Professor Cahn came up with the concept of Time Dollars while lying in a hospital bed in 1981. "I was feeling useless and not liking it," he says. After his recovery, he approached hospitals and social service organizations about adopting his method of volunteering.
By 1987, Time Dollars programs were launched in Miami, Brooklyn, Washington, Boston, San Francisco, and St. Louis. Now 28 states, plus Japan and Sweden, have recruited people of all ages and cultures to become Time Dollars volunteers.
Some Time Dollars programs have succeeded in crossing difficult race barriers.
"We have Cubans who don't speak English helping blacks who don't speak Spanish," says Ana Miyares, executive director of the Miami program. "Yet they shop together because the Cuban has transportation and the black doesn't."
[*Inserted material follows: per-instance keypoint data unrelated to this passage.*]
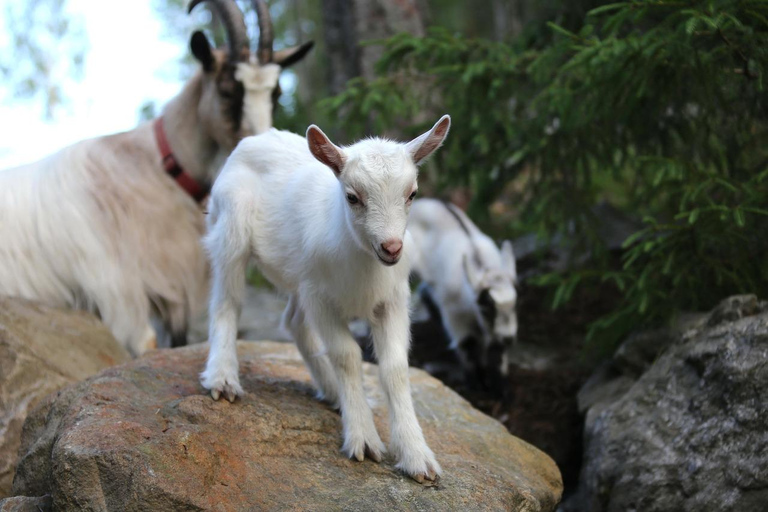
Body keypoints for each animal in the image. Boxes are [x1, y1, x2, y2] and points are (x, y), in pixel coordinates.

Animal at [0, 0, 314, 356]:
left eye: (276, 93)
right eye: (226, 90)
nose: (261, 142)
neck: (158, 172)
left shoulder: (170, 295)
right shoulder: (120, 296)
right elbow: (146, 345)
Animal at [408, 198, 516, 382]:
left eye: (516, 303)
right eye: (486, 306)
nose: (508, 338)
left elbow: (497, 352)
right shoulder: (456, 316)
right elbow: (469, 346)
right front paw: (477, 382)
Perhaps the most common reservation about Time Dollars is that its give-and-take approach takes away from the spirit of volunteerism. "We feel that the basic tenet of volunteer service is not receiving a quid pro quo," a Red Cross official testified in 1987 at congressional hearings for funding of volunteer programs.
But Mr. Cahn points out that Time Dollars has brought hundreds of people into volunteer work who were never involved before. "To say this corrupts the spirit of volunteering doesn't make much sense," he says.
Nor is there much evidence of altruism being corrupted at the Robert L. Walker House for Senior Citizens in southeastern Washington.
Take Maxine Smith, who was active in the building's program until she broke her hip two years ago. Unable to walk without assistance, Ms. Smith used up the credits she earned long ago. But volunteers in the building keep coming to Smith's second floor apartment, to help her fix her breakfast or to see if she needs anything from the store.
"I don't pay it any mind," says Aldine Hawkins, of Smith's inability to participate anymore. Ms. Hawkins, who is an active Time Dollars volunteer, so far hasn't used any of the thousands of credits she has earned.
Most of the senior citizens don't give much thought to the formal rules of the program, which is coordinated by a nearby hospital, says Ms. Pender, manager of the Walker House. Many even forget to log in their hours on the hospital's computer.
"When people start decorating it with fancy [names and systems], they don't understand that," she says.
What they do understand, she says, is that volunteering makes them feel good.